Eglises d'Asie – Thaïlande
Les catholiques thaïlandais veulent affronter le problème de l’endettement
Publié le 18/03/2010
Une quarantaine de religieuses et de membres de différentes organisations catholiques ont participé à ce séminaire organisé par la Commission épiscopale thaïlandaise Justice et paix. Mgr Michael Bunluen Mansap, évêque de Ubon Ratchathani, a pris la parole au cours de cette rencontre tenue à Bangkok, le 20 novembre, pour expliquer, à l’aide du concept scripturaire de l’année jubilaire, comment, en l’an 2000, Dieu voudrait nous voir annuler dettes et créances et développer entraide et amour fraternels. L’évêque a appelé les catholiques, « comme pour une mission en vue du Royaume de Dieu« , à ouvrer pour que les dettes contractées dans le cadre d’un système économique injuste soient annulées. Quant aux prêtres, il leur a demandé de promouvoir les associations de crédit mutuel pour éviter l’endettement des plus démunis. Mgr Mansap a beaucoup insisté sur ce problème de l’endettement dont la responsabilité n’est pas due, selon lui, aux emprunteurs mais aux « mauvais mécanismes » créditeurs habiles à soutirer intérêts et profits.
Witthayakorn Chiengkul, universitaire et écrivain, a insisté pour sa part, sur un autre aspect de l’endettement qu’il relie à une économie mondiale centrée sur le capital et la finance. Des crédits importants ne sont pas destinés à la production des biens essentiels nécessaires à la population mais à la spéculation et à l’exportation. Après la crise économique de 1997, les créanciers ont fait pression sur le gouvernement pour qu’il obtienne davantage de prêts du Fonds monétaire international (FMI) afin de garantir le remboursement de la dette, a expliqué Witthayakorn. Il a remarqué que la domination étrangère de l’économie est une tendance lourde ; cela implique que seules les entreprises en lien avec l’étranger survivront alors que l’endettement global, le chômage et la misère urbaine s’aggraveront. Mais, dit-il, le problème de l’endettement peut et doit être traité parce que le gouvernement « peut tout redresser
Le professeur d’université Banthorn Ondam, quant à lui, a critiqué le FMI qui ne protège, selon lui, que les intérêts des pays créanciers. Lui aussi a insisté, comme une alternative au problème de l’endettement, sur la création d’associations de crédit mutuel : « Dans la recherche d’une solution nationale, les organisations financières doivent être au service des gens« . Il a appelé à rechercher d’autres modes de vie, une nouvelle agriculture et de petites entreprises communautaires pour éviter une trop grande dépendance technologique et pour favoriser l’utilisation durable des ressources.

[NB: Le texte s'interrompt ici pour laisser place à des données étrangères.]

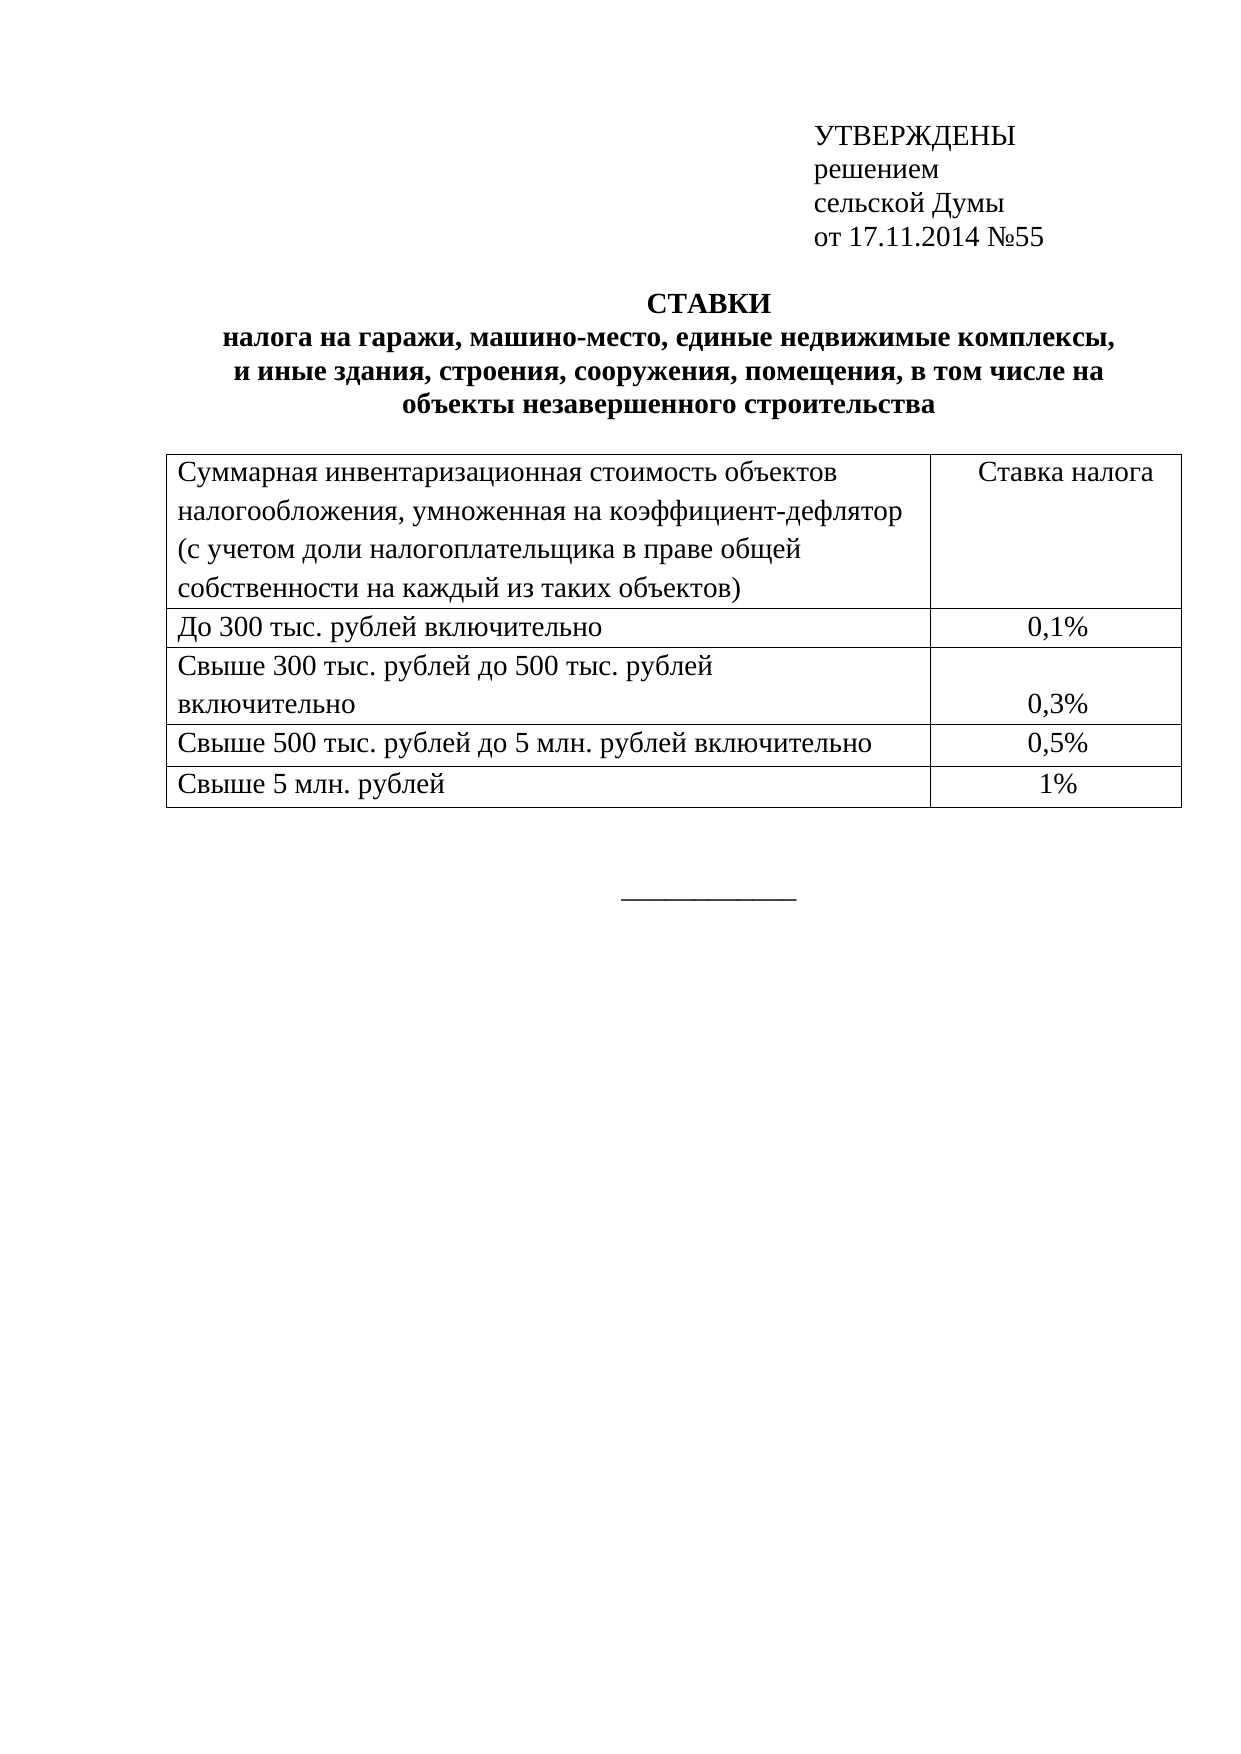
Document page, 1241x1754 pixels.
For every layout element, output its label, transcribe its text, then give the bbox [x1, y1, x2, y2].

table_cell Свыше 5 млн. рублей [167, 767, 930, 807]
text от 17.11.2014 №55 [177, 219, 1240, 252]
table_header Ставка налога [931, 455, 1181, 608]
text СТАВКИ [177, 286, 1240, 319]
text налога на гаражи, машино-место, единые недвижимые комплексы, [177, 319, 1160, 353]
table_header Суммарная инвентаризационная стоимость объектов налогообложения, умноженная на коэффициент-дефлятор (с учетом доли налогоплательщика в праве общей собственности на каждый из таких объектов) [167, 455, 930, 608]
table_cell Свыше 500 тыс. рублей до 5 млн. рублей включительно [167, 725, 930, 766]
table_cell До 300 тыс. рублей включительно [167, 609, 930, 647]
table_cell 0,3% [931, 648, 1181, 724]
table_cell 0,1% [931, 609, 1181, 647]
text решением [177, 152, 1240, 185]
text сельской Думы [177, 185, 1240, 219]
table_cell 0,5% [931, 725, 1181, 766]
text УТВЕРЖДЕНЫ [177, 118, 1240, 152]
table_cell 1% [931, 767, 1181, 807]
text ____________ [177, 870, 1240, 904]
table_cell Свыше 300 тыс. рублей до 500 тыс. рублей включительно [167, 648, 930, 724]
text и иные здания, строения, сооружения, помещения, в том числе на объекты незавершенного строительства [177, 353, 1160, 420]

Il a regretté que « Dieu soit ignoré aujourd’hui » et demandé aux catholiques de « le redécouvrir
Boonyuen Wongfun, un représentant paysan, a témoigné que les paysans qui, traditionnellement, jouent un rôle important dans l’économie, sont aujourd’hui « noyés dans un océan de dettes« , parce qu’oubliés des autorités. Les prêteurs sur gages locaux demandent des taux d’intérêts très élevés et leur terre en gage. Bien que les prêts accordés par les coopératives, les banques commerciales et les sociétés financières le soient à des taux d’intérêt beaucoup moins élevés, ils demandent en gage des actifs ou de la terre. Boonyuen critique le gouvernement qui contracte des dettes à l’étranger pour soutenir les sociétés financières. Il a également expliqué quelles solutions les cultivateurs de la province de Lamphun, au nord du pays, avaient trouvé par eux-mêmes : créer une banque de village par des dépôts communs à la Banque de l’agriculture et dans les coopératives agricoles.
Somkiat Pongpaiboon, enfin, conseiller au Forum de la pauvreté, a cité les facteurs d’aggravation de l’endettement des cultivateurs : l’agriculture pour l’exportation, les prêts usuriers et un style de vie à base de consumérisme. Il affirme que l’endettement conduit souvent à la disparition des familles paysannes, base du monde agricole traditionnel. Ainsi, la stabilité de la cellule familiale est mise en danger. Somkiat accuse le principe du libre-échange et la domination du commerce mondial par quelques instances internationales d’être la cause de l’endettement. Pour s’y opposer, il faut s’appuyer, dit-il, sur la sagesse populaire et permettre aux paysans de s’affranchir des structures du marché mondial.